1. Ring Buffer → The NIC’s first hardware-level queue

2. Hard IRQ → Simply signals that “work is pending”

3. SoftIRQ (NAPI Poll) → Pulls packets from the Ring Buffer and processes them, subject to a budget limit

4. Backlog Queue → Temporary holding area for packets that SoftIRQ could not finish (per-CPU)

5. Network Stack → Processes packets through each layer: Ethernet → IP → TCP/UDP

6. Socket Buffer → Queue per connection (TCP) or per port (UDP), storing packets until the application reads them

7. Application → Ultimately receives the data when recv() (or similar system call) is invoked

Now, aside from the Ring Buffer we initially increased, let’s examine each parameter one by one.

Network Budget

Packets arriving in the Ring Buffer are picked up and processed by SoftIRQ. By default, SoftIRQ can handle about 300 packets per polling cycle.
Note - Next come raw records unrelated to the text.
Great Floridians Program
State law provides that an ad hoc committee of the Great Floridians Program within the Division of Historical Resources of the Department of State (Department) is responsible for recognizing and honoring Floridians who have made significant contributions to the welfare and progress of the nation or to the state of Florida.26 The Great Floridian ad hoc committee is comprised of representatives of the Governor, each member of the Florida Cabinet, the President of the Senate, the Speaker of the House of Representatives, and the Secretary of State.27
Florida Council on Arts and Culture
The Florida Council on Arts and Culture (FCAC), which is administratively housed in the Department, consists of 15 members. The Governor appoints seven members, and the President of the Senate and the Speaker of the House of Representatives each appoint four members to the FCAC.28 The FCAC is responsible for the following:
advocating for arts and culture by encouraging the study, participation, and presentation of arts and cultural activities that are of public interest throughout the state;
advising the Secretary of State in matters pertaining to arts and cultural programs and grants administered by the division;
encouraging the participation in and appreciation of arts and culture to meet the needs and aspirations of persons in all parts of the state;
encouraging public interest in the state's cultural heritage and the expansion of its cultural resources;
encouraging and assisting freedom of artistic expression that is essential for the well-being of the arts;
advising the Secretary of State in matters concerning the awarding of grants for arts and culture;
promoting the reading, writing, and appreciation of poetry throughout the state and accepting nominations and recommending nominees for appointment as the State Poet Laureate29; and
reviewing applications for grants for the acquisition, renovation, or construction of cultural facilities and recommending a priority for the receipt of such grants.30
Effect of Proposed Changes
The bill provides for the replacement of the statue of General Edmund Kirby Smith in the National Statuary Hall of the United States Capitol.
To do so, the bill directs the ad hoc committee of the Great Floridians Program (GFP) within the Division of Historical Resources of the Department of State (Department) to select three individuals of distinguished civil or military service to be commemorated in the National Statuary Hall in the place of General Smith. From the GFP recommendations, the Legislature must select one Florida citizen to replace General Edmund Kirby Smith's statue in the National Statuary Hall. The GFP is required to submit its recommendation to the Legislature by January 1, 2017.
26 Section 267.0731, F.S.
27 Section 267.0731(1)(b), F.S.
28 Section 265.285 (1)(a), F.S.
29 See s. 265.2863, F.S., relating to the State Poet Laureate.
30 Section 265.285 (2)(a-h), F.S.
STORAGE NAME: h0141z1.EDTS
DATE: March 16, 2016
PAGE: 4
If packets arrive faster than they can be processed, SoftIRQ will not be able to finish within a single cycle. The remaining packets must then wait until the next polling cycle, which can introduce processing delays.
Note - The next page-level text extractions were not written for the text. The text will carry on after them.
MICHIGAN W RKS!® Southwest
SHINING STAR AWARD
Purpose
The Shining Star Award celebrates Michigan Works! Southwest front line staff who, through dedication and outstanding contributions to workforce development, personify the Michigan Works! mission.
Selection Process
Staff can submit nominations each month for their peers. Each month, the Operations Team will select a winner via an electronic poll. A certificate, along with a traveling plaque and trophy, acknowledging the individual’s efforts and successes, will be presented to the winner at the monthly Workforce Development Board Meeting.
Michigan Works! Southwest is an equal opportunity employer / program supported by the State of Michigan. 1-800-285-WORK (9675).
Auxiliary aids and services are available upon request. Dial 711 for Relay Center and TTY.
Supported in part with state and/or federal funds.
In /proc/net/softnet_stat, the third field indicates the number of times the system could not process all packets from the interface during a single polling cycle.

# cat /proc/net/softnet_stat
00071464 00000000 00000000 00000000 00000000 00000000 00000000 00000000 00000000 00000000 00000000 00000000 00000000
0006b6c3 00000000 00000000 00000000 00000000 00000000 00000000 00000000 00000000 00000000 00000000 00000000 00000001

Converting to Decimal
# awk '{for (i=1; i<=NF; i++) printf strtonum("0x" $i) (i==NF?"\n":" ")}' /proc/net/softnet_stat | column -t
463412  0  0  0  0  0  0  0  0  0  0  0  0
439367  0  0  0  0  0  0  0  0  0  0  0  1

When the third column in the output increases, it indicates that not all packets were processed during a single polling cycle.

In this case, you can experiment by gradually increasing the values of:

• net.core.netdev_budget

• net.core.netdev_budget_usecs

A practical approach is to double the values step by step while monitoring system performance to see if packet drops or processing delays are reduced.

# vim /etc/sysctl.d/10-netdev_budget.conf 
net.core.netdev_budget = 600
net.core.netdev_budget_usecs = 4000

With this kernel setting, the system is configured to process up to 600 packets per polling cycle within a maximum of 4000 microseconds.

This represents a twofold increase from the default of 300 packets, making it a sensible initial value to test when tuning.

Backlog Queue

Recommendation: Apply when the second column of /proc/net/softnet_stat continues to increase

Packets passed on by SoftIRQ are placed into the kernel’s Backlog Queue, where they wait to be processed by the CPU. A Backlog Queue is created for each CPU core, and it automatically grows up to the limit defined by net.core.netdev_max_backlog.

If the backlog assigned to a CPU core becomes full, packet drops will begin to occur. This behavior can be monitored through the second column (drop count) in /proc/net/softnet_stat.

You can test this parameter by doubling the value step by step until the second column of /proc/net/softnet_stat either stops increasing or at least no longer grows rapidly.

This iterative approach helps you find a stable configuration where backlog drops are minimized without unnecessarily oversizing the queue.

net.core.netdev_max_backlog = 2000

“Network tuning doesn’t have a single fixed answer—it’s about finding the optimal balance for your environment. I recommend carefully monitoring metrics such as /proc/net/softnet_stat and making gradual adjustments to identify what works best for your system.”